All that being said, sanitary napkin disposal bags do much to promote gender equality in the realm of scientific invention.
There are some 3,978 existing patents that include the term “feminine product disposal,” but few of these patents are for bags intending to house soiled feminine hygiene items. In sum, slightly fewer than fifty patents have been granted for sanitary napkin disposal bags—each, legally speaking, a unique take on personal containers intended to whisk lady-waste away. Considering that they really are only bags, it is astounding that almost fifty different patents have been awarded to folks for innovating methods of putting unseemly waste inside a container before it goes into a larger receptacle for regular garbage disposal.
In truth, bags intended for the exclusive disposal of used sanitary napkins are made unnecessary by Gilbreth’s efforts. Menstrual products today continue to be self-contained, unnoticeable, and spill-proof, as per her 1926 findings. And most women’s restrooms do come equipped with small trash containers for such waste, which could, in a worst-case scenario, be wrapped in toilet paper, conveniently located in the immediate vicinity. If unforeseen and mysterious circumstances have kept a small trash container from each individual stall, most definitely there will be a trash container in the restroom proper, outside the stall. If other women must see you and acknowledge that you menstruate, well then, they likely to do the same on a regular basis. Supposed defenders of the sanitary napkin disposal bag—manufacturers, plumbers, and building owners, for the most part—remind us that the primary purpose of such bags is to remind women that sanitary products are not to be flushed down the toilet. How shockingly inefficient! Plumbing lessons in home-ec classrooms would do just as well, with less waste.
All in all, sanitary napkin disposal bags are capitalism’s ideal form: a destructive, saleable, disposable, cheaply manufactured good with little to no unique functional value around which a dedicated audience can be created and profits derived therefrom.
However, as misogynistic as the bags themselves are, their design and manufacture do promise a gender equitable future: of forty-six patents for feminine hygiene personal-sized waste containers, fourteen are held by teams including at least one man and at least one woman. Twelve are held by men, and twenty by women. (Counts are mine, and based on gender naming conventions. The Patent and Trademark Office doesn’t actually track applicant gender.)
Therefore, by these counts, a percentage of profits from the sani-waste bag industry go to 30 percent mixed-gender teams, 26 percent men, and 44 percent women. Or, to get even more specific, patents on bags that protect trash from truly offensive girl garbage are owned by a staggering 59 percent female inventors.
This is where capitalism gets interesting.
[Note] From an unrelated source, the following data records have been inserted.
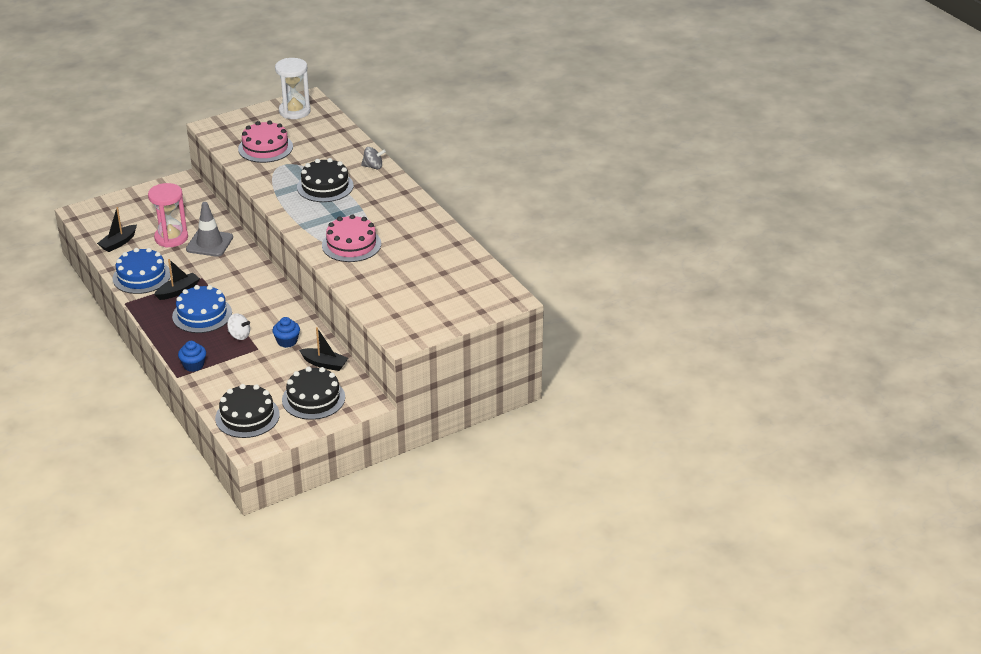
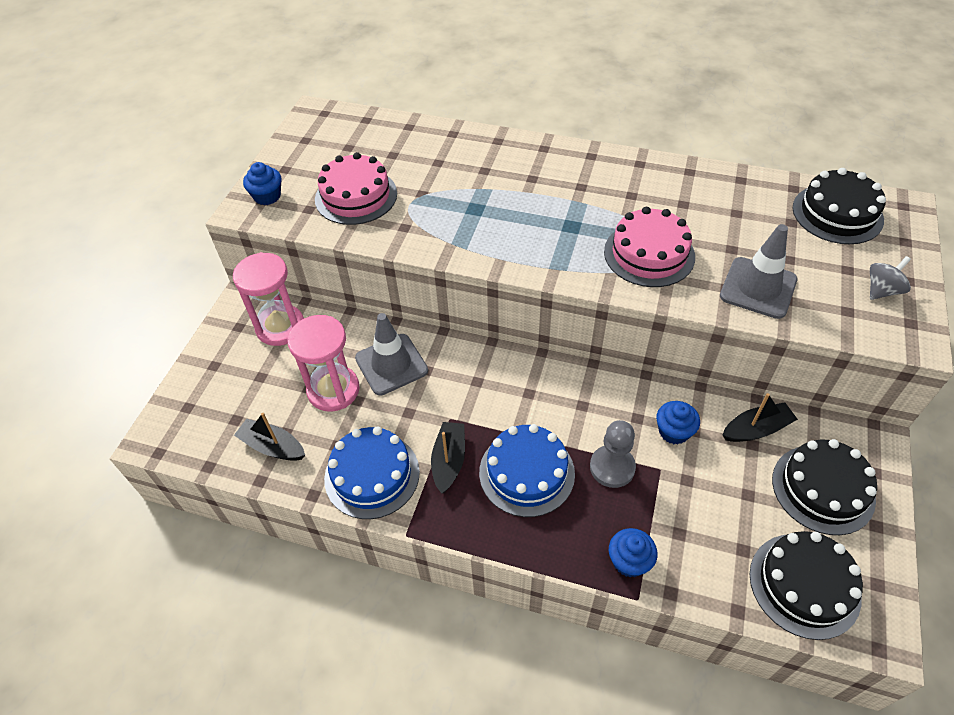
camera: 40 degrees left, 15 degrees up
(118, 243) = (272, 446): black boat -> black boat turned 120 degrees clockwise
(185, 200) = (280, 327): none -> pink hourglass
(228, 126) = (267, 196): none -> blue cupcake
(239, 335) = (612, 467): white spinning top -> grey pawn
(294, 111) = (322, 134): white hourglass -> none
(325, 186) = (500, 201): black cake -> black cake (837, 213)
(373, 167) = (512, 147): grey spinning top -> grey spinning top (882, 290)
(373, 284) = (758, 288): none -> grey traffic cone

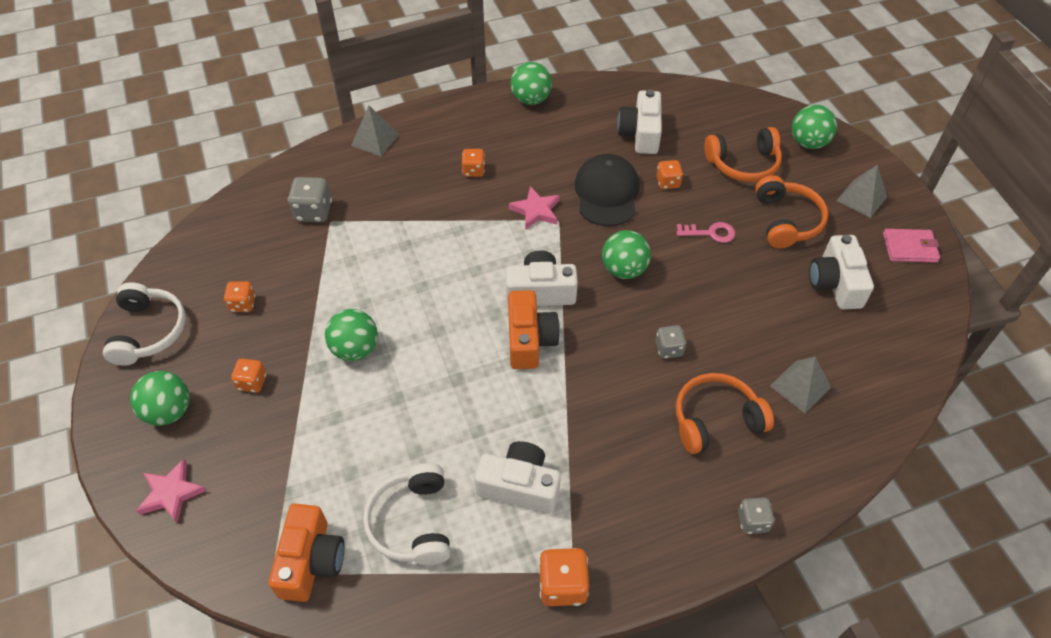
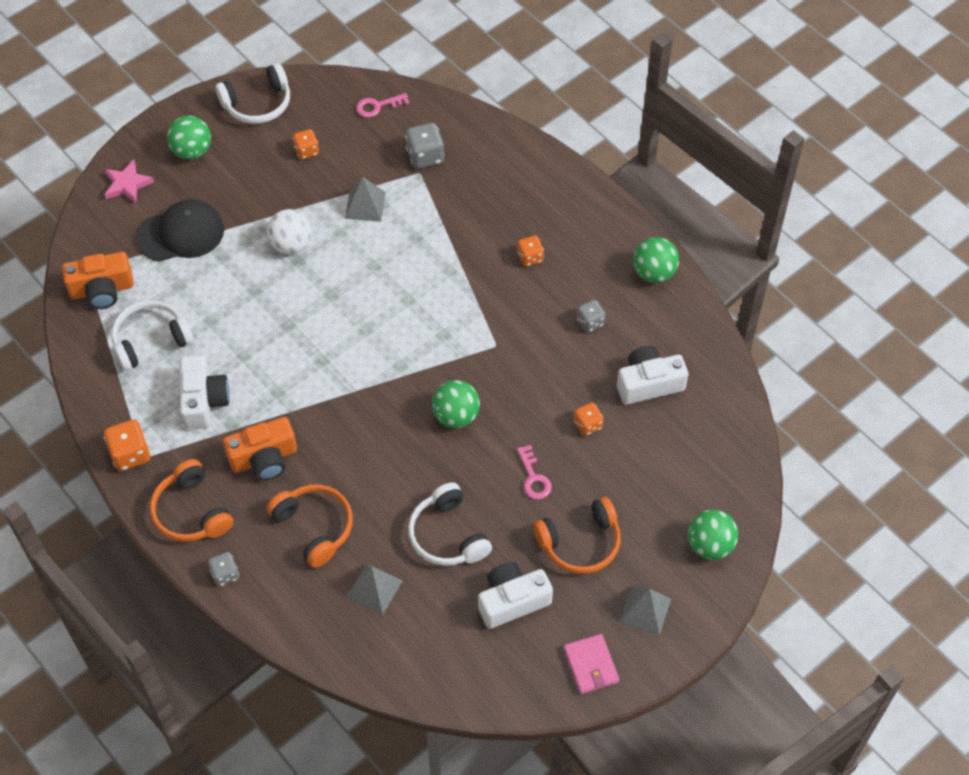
camera: 70 degrees right, 5 degrees up
(227, 231) = (378, 106): none -> pink key
(252, 382) = (235, 190): orange dice -> none
(355, 349) = (291, 244): green ball -> white ball
(375, 140) = (535, 166): grey pyramid -> grey pyramid (365, 205)
(529, 340) = (347, 365): orange camera -> orange camera (264, 458)
(536, 210) = (500, 324): pink star -> none
(540, 291) = (403, 357): white camera -> none
(606, 193) = (549, 376): black cap -> black cap (181, 233)
(668, 349) = (377, 474): grey dice -> grey dice (590, 322)
(743, 164) = (647, 488): orange headphones -> orange headphones (191, 512)
(754, 311) = (448, 535): none -> white headphones

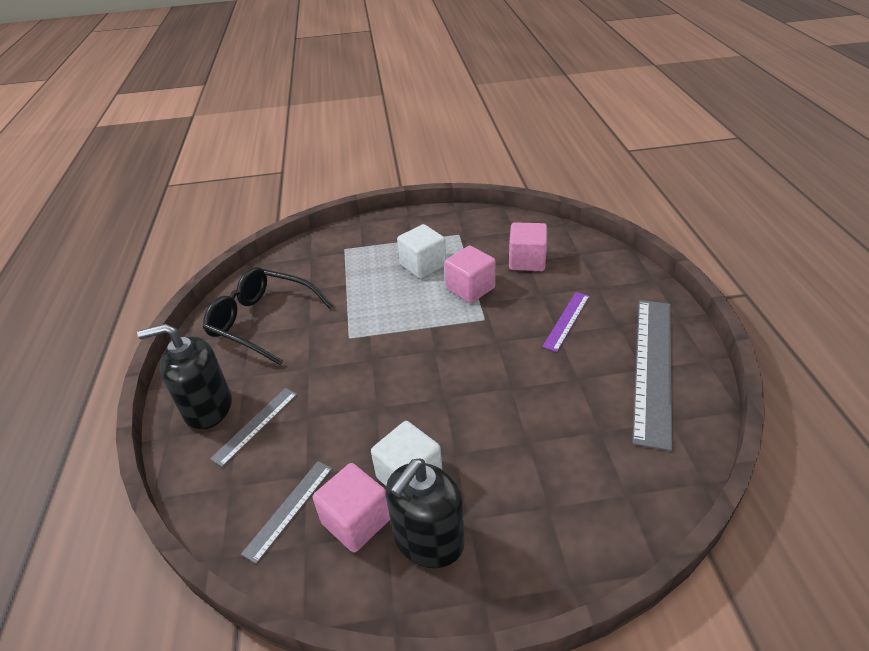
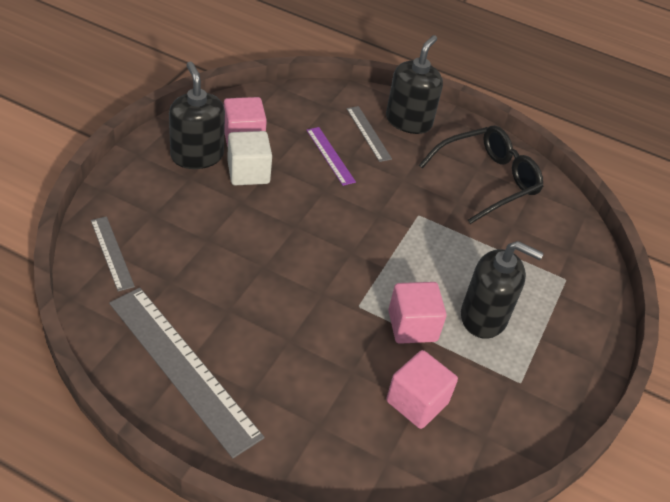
camera: 115 degrees right, 5 degrees up
(289, 509) = (283, 119): grey ruler -> grey ruler (111, 253)
(423, 265) = (484, 317): white cube -> black soap dispenser
(567, 320) = (297, 359): purple ruler -> purple ruler (330, 155)

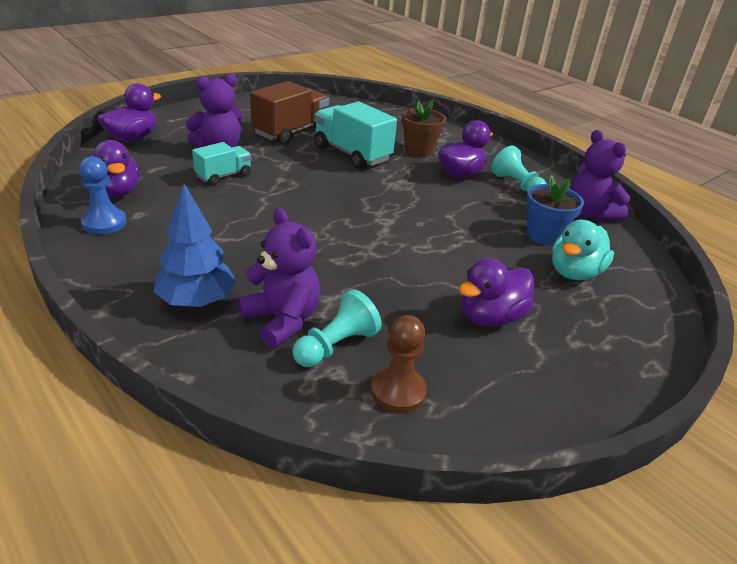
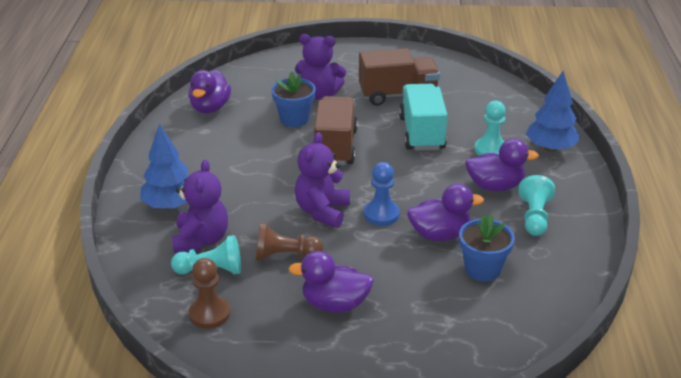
camera: 45 degrees right, 0 degrees up
(104, 223) = (179, 130): blue pawn -> blue pawn (381, 214)
(132, 138) = (270, 65): purple duck -> purple duck (439, 234)
(223, 176) = (294, 119): turquoise truck -> blue flower pot
(295, 186) = (335, 147): none -> brown truck
(386, 296) = (285, 256): none -> brown pawn
(419, 150) = (490, 150): brown flower pot -> turquoise pawn
(455, 137) = (550, 148): none -> blue tree
(574, 272) = (456, 308): turquoise duck -> none
(589, 213) = (564, 271): purple teddy bear -> purple teddy bear (322, 211)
Because the profits into which these bags are eating are not those of the 2 percent of women CEOs of Fortune 500 companies, nor are sani-bags being purchased with the 77 cents that women are taking home for each male coworkers’ dollar. A predominantly masculine economy, driven by a fear of girl blood, is funding a pool of nearly 60 percent female inventors.
Lillian Gilbreth would certainly have been proud. Gender equity is finally within reach! The question that remains is if we want it under these conditions.